### EXERCISE REQUIREMENTS
The required output is the line with "(b) any map, plan, drawing, graph" through the final line of the entries, each one exactly as it stands.

··· PROVIDED INFORMATION

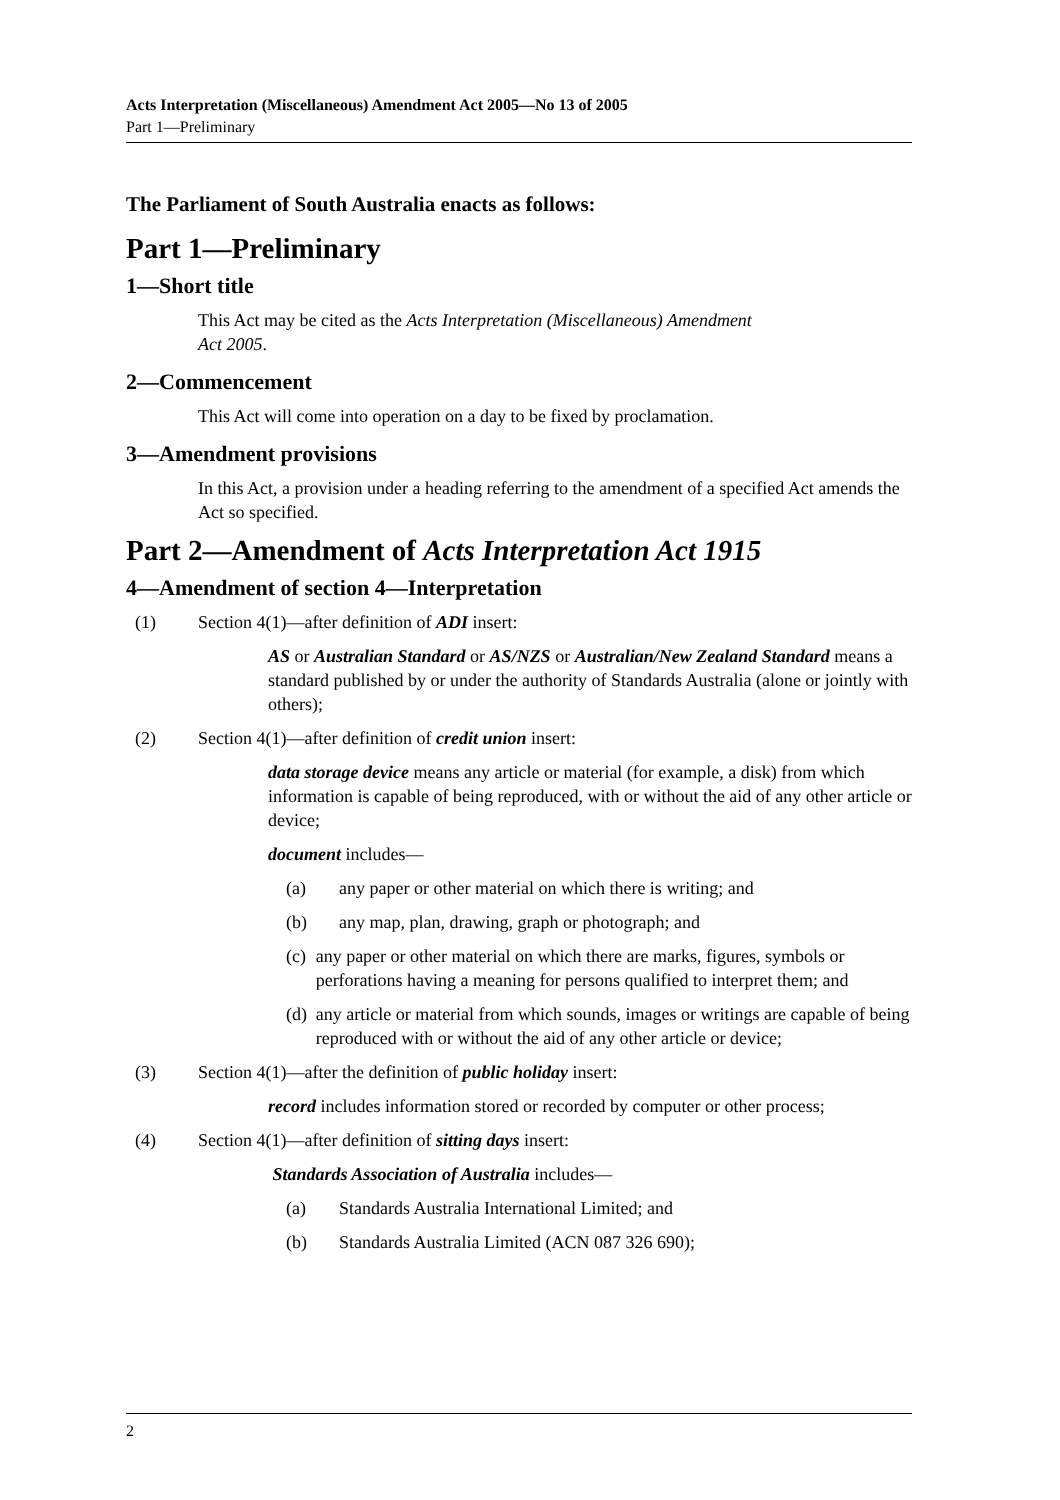Acts Interpretation (Miscellaneous) Amendment Act 2005—No 13 of 2005
Part 1—Preliminary
The Parliament of South Australia enacts as follows:
Part 1—Preliminary
1—Short title
This Act may be cited as the Acts Interpretation (Miscellaneous) Amendment
Act 2005.
2—Commencement
This Act will come into operation on a day to be fixed by proclamation.
3—Amendment provisions
In this Act, a provision under a heading referring to the amendment of a specified Act amends the Act so specified.
Part 2—Amendment of Acts Interpretation Act 1915
4—Amendment of section 4—Interpretation
(1) Section 4(1)—after definition of ADI insert:
AS or Australian Standard or AS/NZS or Australian/New Zealand Standard means a standard published by or under the authority of Standards Australia (alone or jointly with others);
(2) Section 4(1)—after definition of credit union insert:
data storage device means any article or material (for example, a disk) from which information is capable of being reproduced, with or without the aid of any other article or device;
document includes—
(a) any paper or other material on which there is writing; and
(b) any map, plan, drawing, graph or photograph; and
(c) any paper or other material on which there are marks, figures, symbols or perforations having a meaning for persons qualified to interpret them; and
(d) any article or material from which sounds, images or writings are capable of being reproduced with or without the aid of any other article or device;
(3) Section 4(1)—after the definition of public holiday insert:
record includes information stored or recorded by computer or other process;
(4) Section 4(1)—after definition of sitting days insert:
Standards Association of Australia includes—
(a) Standards Australia International Limited; and
(b) Standards Australia Limited (ACN 087 326 690);
2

······

### TASK SOLUTION
(b) any map, plan, drawing, graph or photograph; and
(c) any paper or other material on which there are marks, figures, symbols or perforations having a meaning for persons qualified to interpret them; and
(d) any article or material from which sounds, images or writings are capable of being reproduced with or without the aid of any other article or device;
(3) Section 4(1)—after the definition of public holiday insert:
record includes information stored or recorded by computer or other process;
(4) Section 4(1)—after definition of sitting days insert:
Standards Association of Australia includes—
(a) Standards Australia International Limited; and
(b) Standards Australia Limited (ACN 087 326 690);
2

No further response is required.